Эндрю смотрел в окно – неоткрываемое окно в бронзовом переплете, – но видел лишь точную копию этого дома на другой стороне широкой пустынной улицы и воображал свое собственное зыбкое отражение. Построенные на манер офисных зданий, такие кондоминиумы каждой архитектурной деталью воспевали элитарную культуру. Никогда еще он не видел, чтобы большой город лежал в горизонтальной плоскости. От послеполуденного зноя плавился бетон, под раскаленным небом жарились парковки без единого свободного места, и только в центре высились безликие небоскребы из темного стекла. Эндрю привык считать, что в настоящем городе непременно должны быть узкие, оглашаемые автомобильными гудками людные улочки с магазинами, оживленные тротуары и ночная жизнь до рассвета. Здесь же на закате жизнь умирала, и только светофоры тупо направляли несуществующие потоки транспорта. В тот первый вечер к ужину пригласили двух студентов, которых усадили в самом конце огромного стола, освещенного тремя сверкающими люстрами. Даже я смог определить, что сервировку стола составляла фарфоровая посуда высочайшего качества, массивные серебряные приборы, изящные хрустальные бокалы, в каждом из которых будто сияло множество маленьких золотистых солнц. А ведь это было всего лишь временное пристанище хозяев дома. Мы сидели у торца вместе с секретарями и всякой мелкой сошкой семейного бизнеса; поддерживать беседу никто не стремился, и эта унылая компания молча тяготилась своей приниженностью, хотя на другом конце стола бурлил светский прием с тостами. Общество, конечно, было весьма колоритным: шейхи и принцы в куфиях и дизайнерских кафтанах в пол, мужчины без спутниц, усатые, бородатые, вальяжные, внушительные и, если вдуматься, вполне уместно одевшиеся в натуральный хлопок в предвидении такого пира. Но когда вечер подошел к концу и гости, поднявшись из-за стола, дружно двинулись к выходу, случилось кое-что, заслуживающее внимания: Эндрю случайно наступил на штанину – если можно так выразиться – одного из принцев. Швы затрещали, и передо мной обнажилась волосатая нога. Обутая в кроссовку. Такие вещи запоминаются в первую очередь.

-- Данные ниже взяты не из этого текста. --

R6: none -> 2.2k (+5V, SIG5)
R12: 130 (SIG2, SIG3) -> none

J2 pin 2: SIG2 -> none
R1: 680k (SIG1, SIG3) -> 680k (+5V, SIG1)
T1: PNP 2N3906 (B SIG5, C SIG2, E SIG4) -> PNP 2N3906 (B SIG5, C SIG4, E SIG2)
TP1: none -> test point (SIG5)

В следующий миг мой сосед по комнате затолкал меня в какую-то боковую дверь, пинками погнал вверх через две ступеньки по лестнице черного хода, и наконец, мы оказались у него в комнате, где с хохотом повалились на кровати.
На другое утро через одного из секретарей меня попросили избавить хозяев дома от моего присутствия. Наследник рода отпустил шофера и самолично доставил меня в аэропорт. Аэропорт звался все той же громкой фамилией, и над эскалаторами красовались гигантские портреты отца и матери моего сокурсника. Ладно, увидимся в общаге, сказал он с несвойственной ему мрачностью. И Эндрю понял, что сделался разменной монетой в непрекращающихся семейных распрях.
Глава девятая
Ну вот, я поделился с вами кое-какими воспоминаниями, а то, похоже, вы во мне засомневались.
Я в тебе не сомневался.
Меня удивило, насколько он постарел. Когда видишься с человеком ежедневно, изменений не замечаешь, но после долгого перерыва требуется некоторое время, чтобы привыкнуть к незнакомому облику.

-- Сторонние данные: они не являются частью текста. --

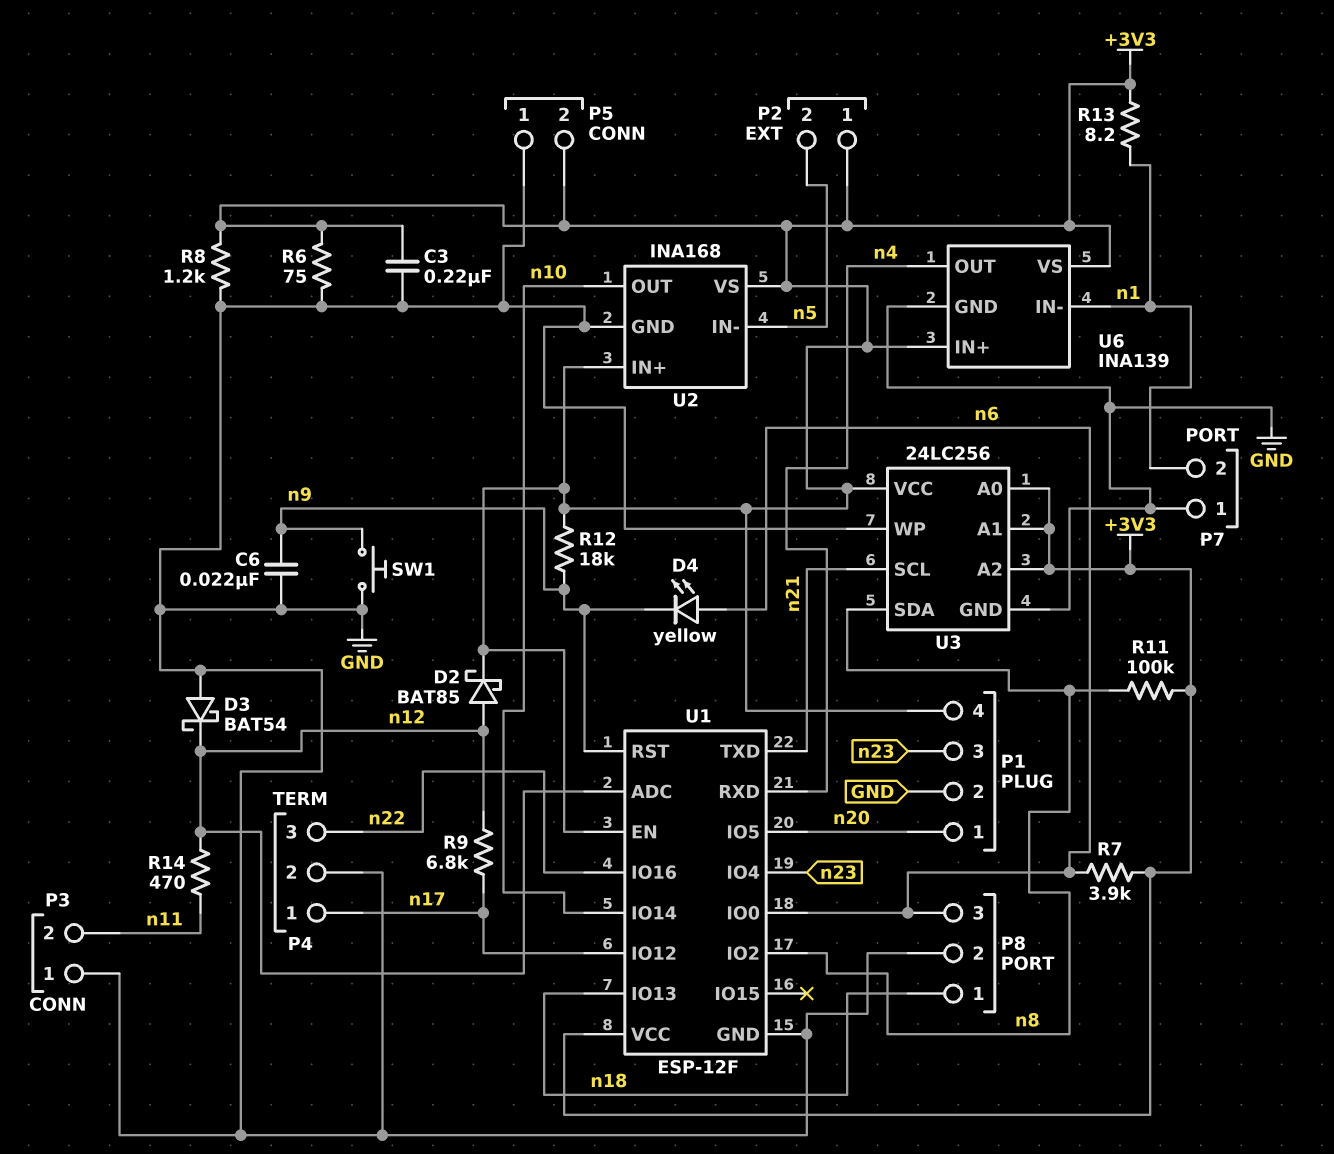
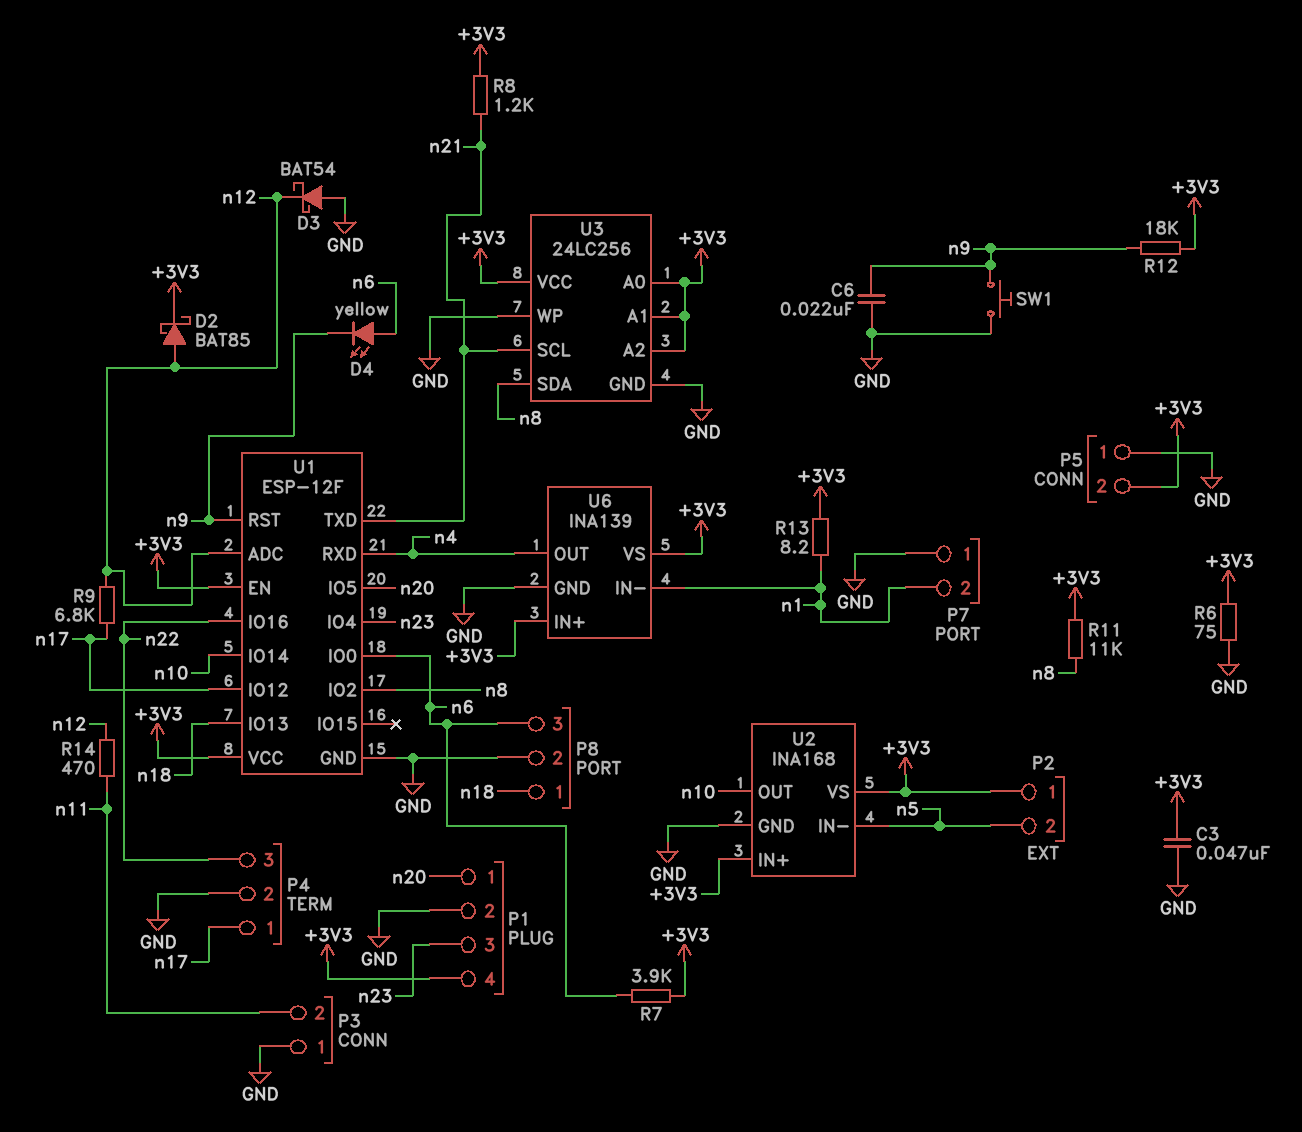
C3: 220nF (+3V3, GND) -> 47nF (+3V3, GND)
R8: 1.2k (+3V3, GND) -> 1.2k (+3V3, n21)
R11: 100k (+3V3, n8) -> 11k (+3V3, n8)

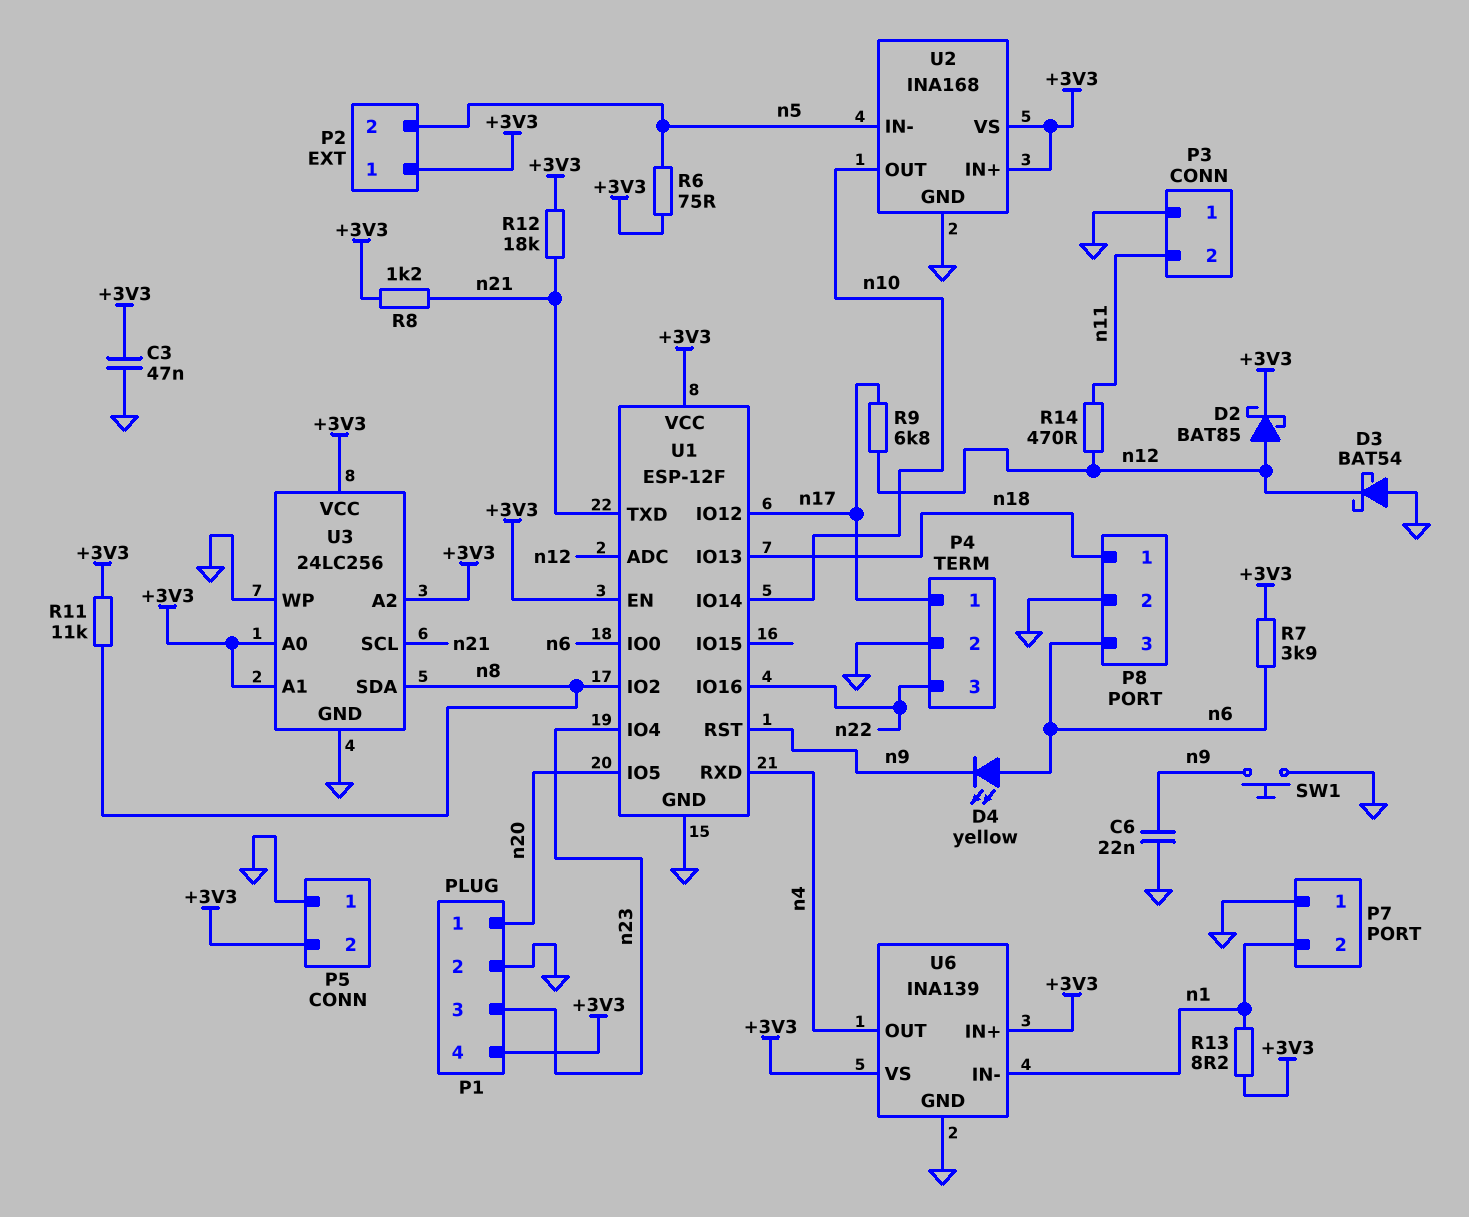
R6: 75 (+3V3, GND) -> 75 (+3V3, n5)
R12: 18k (+3V3, n9) -> 18k (+3V3, n21)

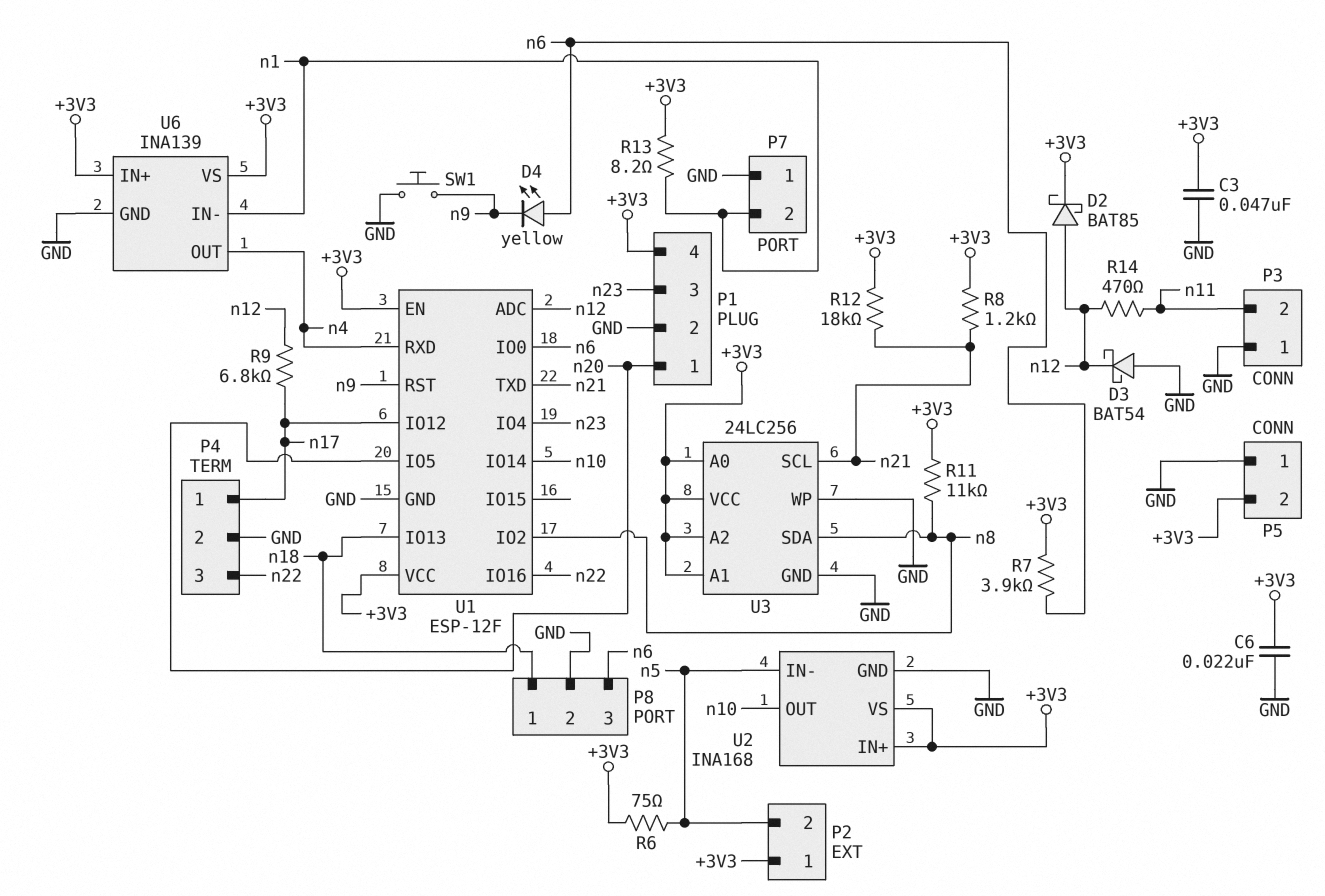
C6: 22nF (GND, n9) -> 22nF (+3V3, GND)

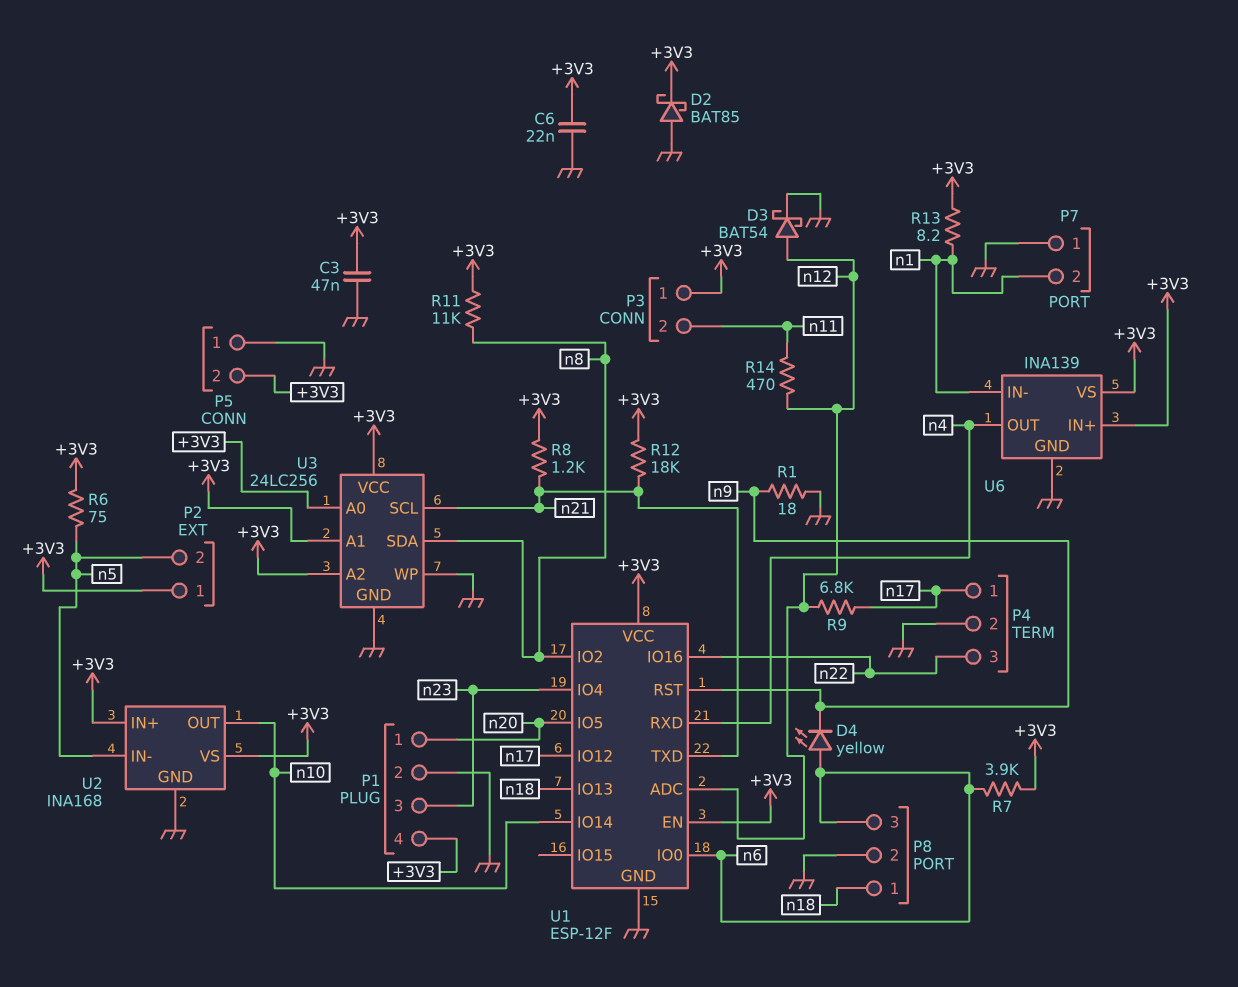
D2: schottky BAT85 (A n12, K +3V3) -> schottky BAT85 (A GND, K +3V3)
D3: schottky BAT54 (A GND, K n12) -> schottky BAT54 (A n12, K GND)
P3 pin 1: GND -> +3V3
R1: none -> 18 (GND, n9)
SW1: button (GND, n9) -> none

Разве ты не видел его фотографии, телеинтервью, выступления?
Это совсем не то, что в реальности, лицом к лицу. Позднее, сидя в Овальном кабинете, я узнал все ту же кривую ухмылку – предвестницу всех дурацких острот. Она ничуть не изменилась. И наглость осталась прежней. Но глаза… в глазах появился легкий испуг. Как будто человек внезапно догадался, куда попал. Волосы потускнели, приобрели свинцовый оттенок и слегка поредели на макушке.